Uzbekistan looks to receive up to 15% of electricity from its first nuclear power plant
Baku, Azerbaijan, Oct. 21
By Fakhri Vakilov - Trend:
The first nuclear power plant (NPP), which is planned to be built in Uzbekistan by 2030, will be able to produce up to 15 percent of the country's electricity, the head of Uzbekistan’s Uzatom agency Zhurabek Mirzamakhmudov told journalists, Trend reports citing Uzbek media.
The head of Uzatom said that the Uzbek side plans to bring solar energy to 5GW of and wind energy up to 2GW by this time, as well as double the capacity of hydropower.
“However, these capacities will not be enough,” he said.
Mirzamakhmudov added that today there is a shortage of electricity in Uzbekistan, which is partially covered by imports from Tajikistan and Kyrgyzstan. Last year, in winter, electricity was imported from Turkmenistan.

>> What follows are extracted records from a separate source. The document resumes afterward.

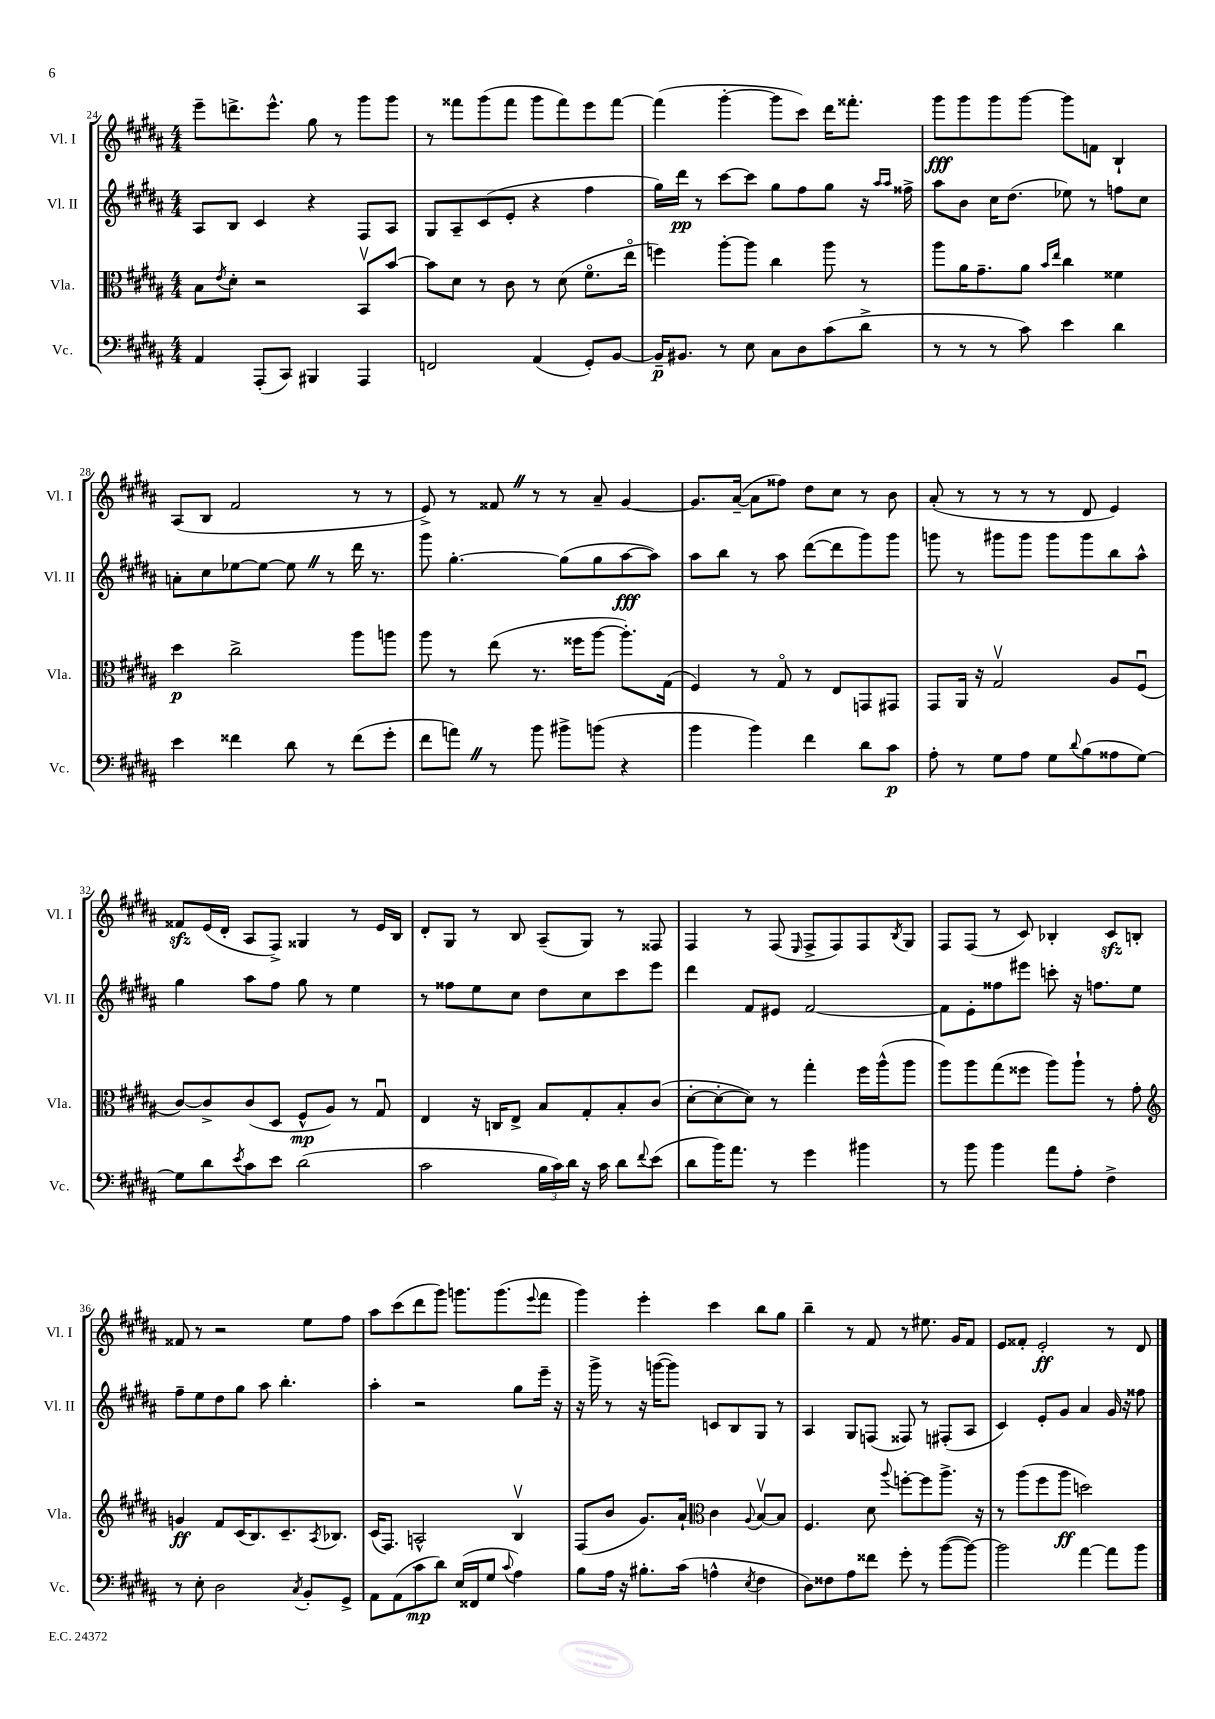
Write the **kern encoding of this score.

**kern	**kern	**kern	**kern
*staff4	*staff3	*staff2	*staff1
*clefF4	*clefC3	*clefG2	*clefG2
*k[f#c#g#d#a#]	*k[f#c#g#d#a#]	*k[f#c#g#d#a#]	*k[f#c#g#d#a#]
*M4/4	*M4/4	*M4/4	*M4/4
4AA#	8B	8A#	8eee~
.	8qe	.	.
.	8d#'	8B	8.ddd^
(8AAA#'	2r	4c#	.
.	.	.	8.eee^^
8CC#)	.	.	.
4BBB#	.	4r	8gg#
.	.	.	8r
4AAA#	8BBv	8F#	8ggg#
.	[8b	8A#	8ggg#
=	=	=	=
2FF	8b]	8G#	8r
.	8d#	8A#~	8fff##
.	8r	(8c#	(8ggg#
.	8c#	8e'	8fff##
(4AA#	8r	4r	8ggg#
.	(8d#	.	8fff##)
8GG#')	8.f#o	4ff#	8eee
[8BB	.	.	[8fff##
.	16eeo	.	.
=	=	=	=
16BB~]	4ff)	16gg#)	(4fff##]
8.BB#	.	16ddd#	.
.	.	8r	.
8r	[8aa#'	[8ccc#	[4ggg#'
8E	8aa#]	8ccc#]	.
8C#	4cc#	8gg#	8ggg#]
8D#	.	8ff#	8ccc#)
(8c#	8aa#	8gg#	16ddd#
.	.	.	8.fff##'
8d#^	8r	16r	.
.	.	16qqaa#	.
.	.	16qqaa#	.
.	.	16ff##^	.
=	=	=	=
8r	8aa#	8aa#	8ggg#
8r	16a#	8b	8ggg#
.	8.g#~	.	.
8r	.	16cc#	8ggg#
.	.	(8.dd#	.
8c#)	8a#	.	[8ggg#
.	16qqb	.	.
.	16qqee	.	.
4e	4cc#	8ee-)	8ggg#]
.	.	8r	8f
4d#	4f##	8ff	4B`
.	.	8cc#	.
=	=	=	=
4e	4dd#	8a'	(8A#
.	.	8cc#	8B
4f##	2cc#^	[8ee-	2f#
.	.	8ee-_	.
8d#	.	8ee-]	.
8r	.	8r	.
(8f##	8aa#	16ddd#	8r
.	.	8.r	.
8g#'	8aa	.	8r
=	=	=	=
8f#	8aa#	8ggg#	8e^)
8a)	8r	[4.gg#'	8r
8r	(8ee	.	8f##
8b	8.r	.	8r
8b#^	.	(8gg#]	8r
.	16ff##	.	.
(8b	[8aa#	8gg#	8a#~
4r	8.aa#'])	[8aa#	[4g#
.	.	8aa#])	.
.	(16G#	.	.
=	=	=	=
4b	4F#)	8aa#	8.g#]
.	.	8bb	.
.	.	.	([16a#~
4b)	8r	8r	8a#]
.	8G#o	8aa#	8ff##)
4f#	8r	([8ddd#	8dd#
.	8E	8ddd#]	8cc#
8d#	8GG	8ggg#)	8r
8c#	8GG#	8ggg#	8b
=	=	=	=
8A#'	8GG#	8ggg	(8a#'
8r	16AA#	8r	8r
.	16r	.	.
8G#	2G#v	8ggg#	8r
8A#	.	8ggg#	8r
8G#	.	8ggg#	8r
8qqd#	.	.	.
(8B	.	8ggg#	8d#
8A##	8A#	8bb	4e)
[8G#)	(8F#u	8aa#^^	.
=	=	=	=
8G#]	[8c#)	4gg#	8f##
8d#	8c#^]	.	(16e
.	.	.	16d#'
8qe	.	.	.
8c#	(8c#	8aa#	8A#
8e	8D#	8ff#	8F#^)
(2d#	8F#^^	8gg#	4G##
.	8A#)	8r	.
.	8r	4ee	8r
.	8G#u	.	16e
.	.	.	16B
=	=	=	=
2c#	4E	8r	8d#'
.	.	8ff##	8G#
.	16r	8ee	8r
.	16C	.	.
.	8E^	8cc#	8B
24B	8B	8dd#	(8A#~
24c#)	.	.	.
24d#	.	.	.
16r	8G#'	8cc#	8G#)
16c#	.	.	.
8d#	8B'	8ccc#	8r
8qqf#	.	.	.
(8e	(8c#	8eee	8F##
=	=	=	=
8d#	[8d#'	4ddd#	4F#
16b)	8d#'_	.	.
8.a#	.	.	.
.	8d#])	8f#	8r
8r	8r	8e#	(8F#
.	.	.	16qqE
4g#	4gg#'	[2f#	8F#^
.	.	.	8F#)
4b#	16ff#	.	8F#
.	(16aa#^^	.	.
.	.	.	8qB
.	8aa#	.	8G#
=	=	=	=
8r	8aa#)	8f#]	8F#
8b	8aa#	8e'	(8F#
4b	(8gg#	8ff##	8r
.	8ff##	8eee#	8c#)
8a#	8aa#)	8ccc'	4B-'
8A#'	8aa#`	16r	.
.	.	8.ff	.
4F#^	8r	.	8c#
.	8g#'	8ee	8B'
=	=	=	=
*	*clefG2	*	*
8r	4g	8ff#~	8f##
8E'	.	8ee	8r
2D#	8f#	8dd#	2r
.	(16c#	8gg#	.
.	8.B)	.	.
.	.	8aa#	.
.	8.c#~	4.bb'	.
8qC#	.	.	.
8BB'	.	.	8ee
.	8qA#	.	.
.	8.B-	.	.
8GG#^	.	.	8ff#
=	=	=	=
8AA#	(16c#	4aa#'	8aa#
.	8.F#)	.	.
(8AA#	.	.	(8ccc#
8c#	2A^^	2r	8ddd#
8d#)	.	.	8ggg#)
(16E	.	.	8.ggg
16FF##	.	.	.
8G#	.	.	.
.	.	.	(8.ggg
8qqc#	.	.	.
4A#)	4Bv	8gg#	.
.	.	.	8qqeee
.	.	16eee~	8fff#
.	.	16r	.
=	=	=	=
8B	(8F#	16r	4ggg#)
.	.	16ggg#^	.
16A#	8b	8r	.
16r	.	.	.
8.B#'	8.g#)	16r	4eee'
.	.	([16ggg	.
.	.	8ggg])	.
(16c#	16a#`	.	.
*	*clefC3	*	*
4A^^	4c#	8c	4ccc#
.	.	8B	.
8qE	8qqA#	.	.
4F#	[8Bv	8G#	8bb
.	8B]	8r	8gg#
=	=	=	=
8D#)	4.F#	4A#	4bb~
8F##	.	.	.
8A#	.	8G#	8r
8f##	8d#	(8F	8f#
.	8qqaa#	.	.
8g#'	[8ff'	8F##)	8r
8r	8ff]	8r	8.ee#
([8b	8.aa#^	(8F#'	.
.	.	.	16g#
8b_)	.	8A#	8f#
.	16r	.	.
=	=	=	=
2b]	8r	4c#)	8e
.	(8aa#	.	8f##'
.	8ff#	8e'	2e'
.	8aa#	8g#	.
[4a#	2dd)	4a#	.
8a#]	.	16g#	8r
.	.	16r	.
8b	.	8ff##	8d#
==	==	==	==
*-	*-	*-	*-
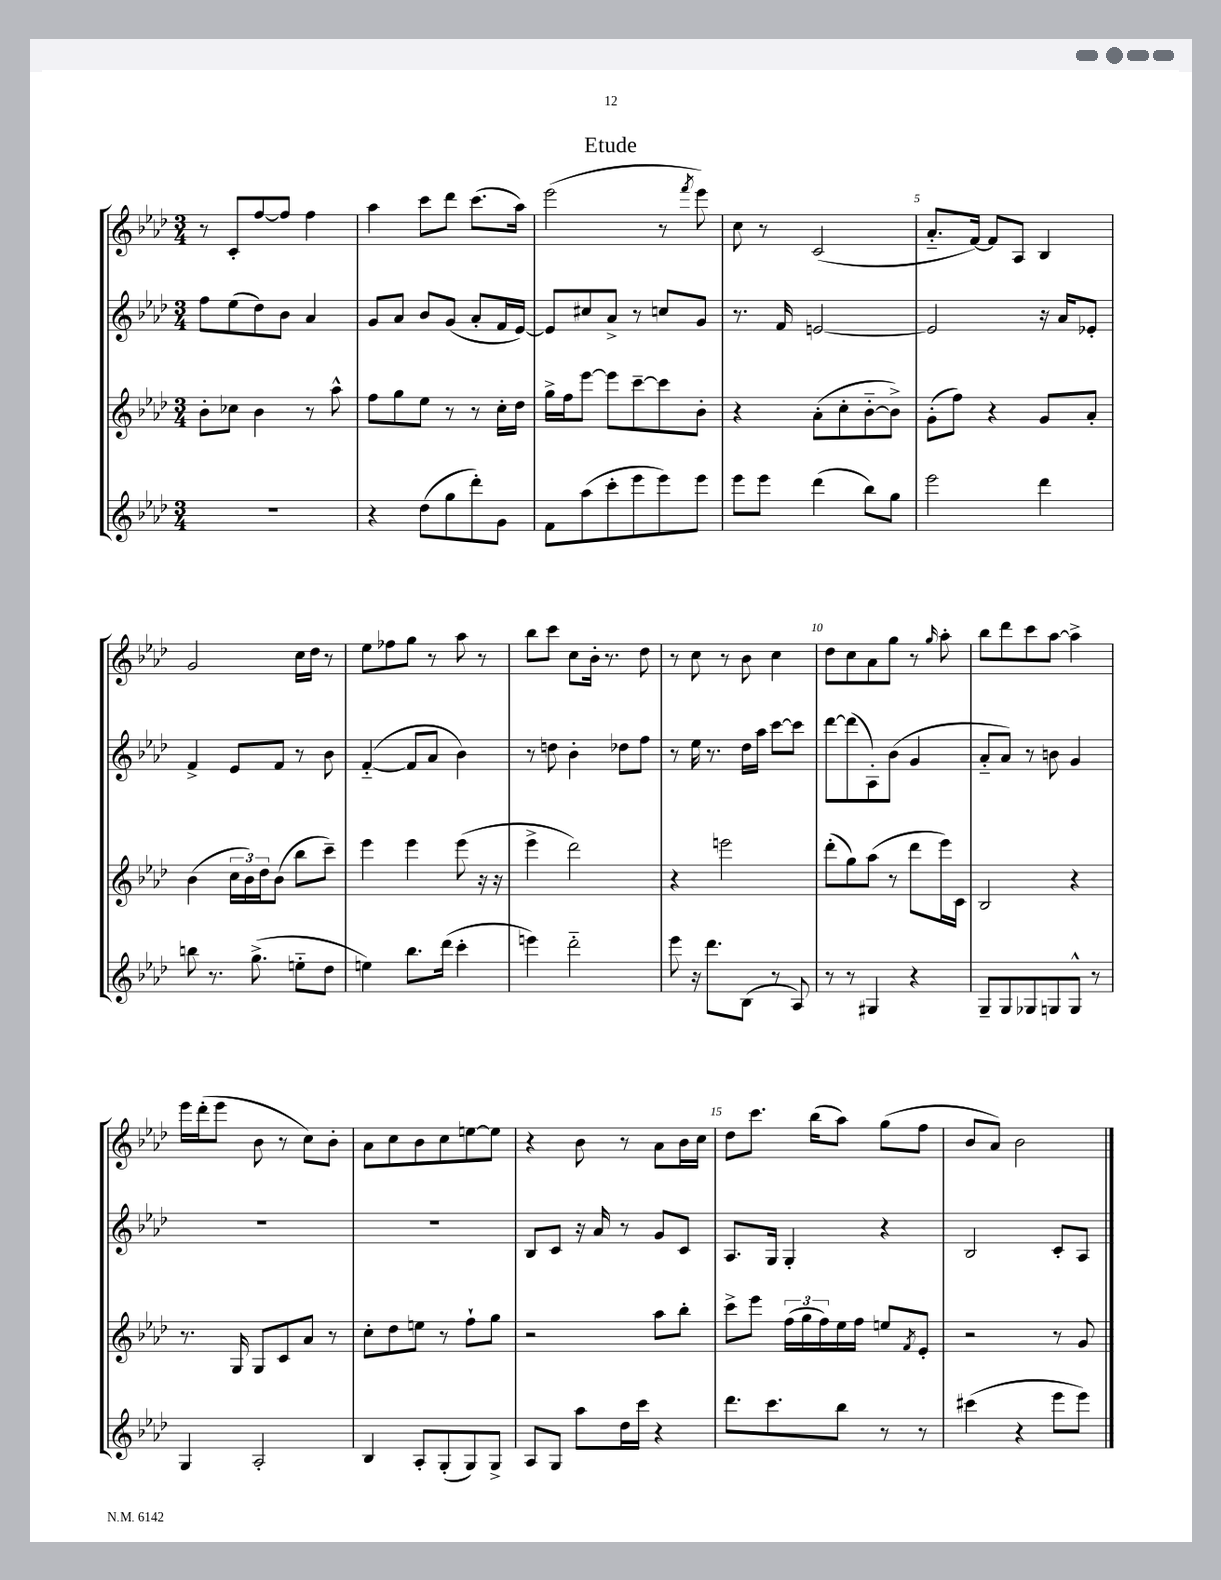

In early September 2018, Russia and Uzbekistan signed an agreement on cooperation in the construction of nuclear power plants. Russian State Atomic Energy Corporation Rosatom plans to build a complex of two 3+ generation units with VVER-1200 reactor units. The site near Tuzkan Lake in the Jizzakh region was chosen as the priority site for the construction of the station.
According to the forecast of Uzbekistan’s Ministry of Energy, electricity consumption in Uzbekistan will grow by 6-7 percent per year, and by 2030 the demand will be more than 112 billion kWh with more than 31 GW of generating capacity.